[[ THE RECORDS open ]]

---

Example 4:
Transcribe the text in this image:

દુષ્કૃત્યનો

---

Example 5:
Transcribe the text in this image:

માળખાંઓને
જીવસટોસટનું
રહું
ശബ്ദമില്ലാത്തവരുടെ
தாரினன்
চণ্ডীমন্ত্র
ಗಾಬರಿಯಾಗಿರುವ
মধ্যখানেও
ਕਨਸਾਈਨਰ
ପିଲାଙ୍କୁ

[[ THE RECORDS closed ]]

(INSTRUCTIONS FOR THE TASK):
All of the entries should be output exactly as they appear above.

(EXERCISE SOLUTION):
---

Example 4:
Transcribe the text in this image:

દુષ્કૃત્યનો

---

Example 5:
Transcribe the text in this image:

માળખાંઓને
જીવસટોસટનું
રહું
ശബ്ദമില്ലാത്തവരുടെ
தாரினன்
চণ্ডীমন্ত্র
ಗಾಬರಿಯಾಗಿರುವ
মধ্যখানেও
ਕਨਸਾਈਨਰ
ପିଲାଙ୍କୁ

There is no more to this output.